Fram embarked on the journey in 1893. However, the ship initially drifted south, and in 1895 Nansen decided to abandon ship and dash to the pole on the ice surface. Joined by Hjalmar Johansen, the two men were able to reach 86°13′6″N before turning back became the only option for survival.
Travel conditions worsened. Moving through Franz Josef Land, the pair had to overwinter in a self-made hut for nine months. On June 17, 1896, the most unexpected encounter with the British explorer Frederick Jackson took place near Cape Flora, eventually followed by a safe return to Fram and Norway.
Amundsen’s aerial expeditions (the 1920s)
Roald Amundsen was a key figure in polar exploration. Born to a family of shipowners and inspired by Fridtjof Nansen and Sir John Franklin, he grew up immersed in the sea trade.
In 1903, Amundsen led the first expedition to successfully traverse the Northwest Passage. During two winters spent at King William Island, he picked up invaluable tips from local Inuit people. Many successful expeditions followed, including the race to the South Pole with Robert Falcon Scott.
In the 1920s, Amundsen had his mind set on an aerial North Pole expedition. The first attempt in 1923 failed – when trying to fly from Alaska to Spitsbergen across 90 degrees North, the aircraft was damaged and Amundsen and his companion Oskar Omdal of the Royal Norwegian Navy abandoned the journey.
In 1925, Amundsen and American Lincoln Ellsworth tried to reach the North Pole by air, with their failure turning into a survival feat. When the aircraft was damaged, the crew worked for more than three weeks to clean up an airstrip to take off from ice. They shoveled 600 tons of ice while consuming only one pound of daily food rations. They returned triumphant when everyone thought they had been lost forever.
In 1926, Amundsen and 15 other men (including Ellsworth and the Italian aircrew led by aeronautical engineer Umberto Nobile made the first crossing of the Arctic in the airship Norge. They left Spitsbergen on 11 May 1926, flew over the North Pole on 12 May, and landed in Alaska the following day. Amundsen and Wisting also became the first men to have reached both geographical poles.
The British Trans-Arctic Expedition (1968-69)
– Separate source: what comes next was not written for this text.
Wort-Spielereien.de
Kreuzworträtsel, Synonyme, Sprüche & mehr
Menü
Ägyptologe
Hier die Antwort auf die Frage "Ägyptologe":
Britain’s pre-eminent polar explorer, Wally Herbert started his career in 1955 as a surveyor with the Falkland Island Dependencies Survey. Making the first traverse of the Antarctic Peninsula from Hope Bay to Portal Point, he proved to be an expert polar traveler, covering around 5,000 km by dog-sled and mapping 10,000 square kilometers of unexplored country.
Herbert's most significant expedition was the British Trans-Arctic Expedition in 1968-69. Together with three companions and 40 sled dogs, Herbert traveled from Alaska to Spitsbergen via the Pole of Inaccessibility and the Geographic North Pole, completing the first traverse of the Arctic Ocean. They became the first undisputed party to reach the North Pole on foot on April 6, 1969.
Wally’s daughter, Kari, is a guest lecturer on many Poseidon Expeditions cruises. Kari started traveling at the age of ten months when her father took the family to live with a tribe of Inuit in Northwest Greenland.